With average performance on the kinds of batted balls they produced, players in the bottom left would have seen more homeruns and singles. Players in the top right would see fewer homeruns and singles. Bader wasn’t quite the extreme in value lost, but he was close. Bader’s gap between his expected and actual wOBA has him as the 24th most victimized player last season.
Now let’s compare his actual season to the season an average player would have had with his batted ball profile:
Harrison Bader, Actual vs. Expected Slash Stats
That OPS is in between DeJong and Kolten Wong. His adjusted ISO is closer to Michael Brantley than, say, actual production comps like Austin Romine and Stevie Wilkerson. Moreover, his adjusted OBP and SLG would have represented slight increases over his 2018 season despite a lower batting average. It’s important to reiterate that none of this is wishcasting, either. This is simply the result of giving Bader the results that an average player would have had on similar types of contact. In fairness, that’s not the complete story. As Zach pointed out in our conversation, it’s possible that Busch Stadium plays as a harder ballpark for power than is currently known.

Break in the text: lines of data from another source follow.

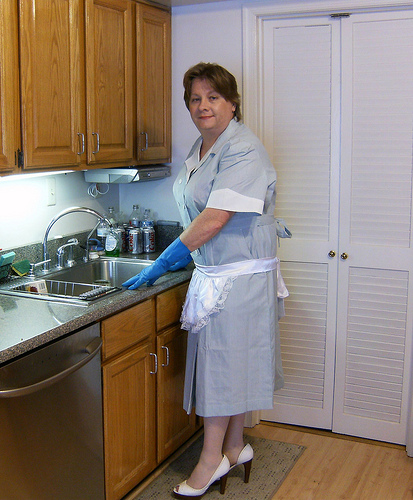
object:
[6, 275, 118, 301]
drain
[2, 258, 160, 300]
sink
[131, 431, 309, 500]
mat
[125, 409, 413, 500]
floor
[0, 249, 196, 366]
counter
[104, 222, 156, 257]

That said, Bader’s improved numbers with the x-stats also tracks with other real world gains he made last season. He lifted his hard hit percentage by 4.5% on Baseball Savant, produced 3% more barrels, increased his walk percentage by 4%, and even slightly decreased his strikeout rate by a very modest 0.5%. His exit velocity (+0.6 mph) and launch angle (+0.7 degrees) reflected other modest imrpovements. He increased his contact rate by 1.5%, reduced his swinging strike percentage by 1.6%, and generally showed a more patient approach at the plate.
All of the underlying metrics went in the right direction for Bader in 2019. The puzzling part was that it didn’t translate to better numbers. With the x-stats, we can see that there’s more production there. If the 2019 version of Bader comes back or even makes a few more strides, he’s a good bet to recover and even improve on his 2018, leaving 2019 in the dust.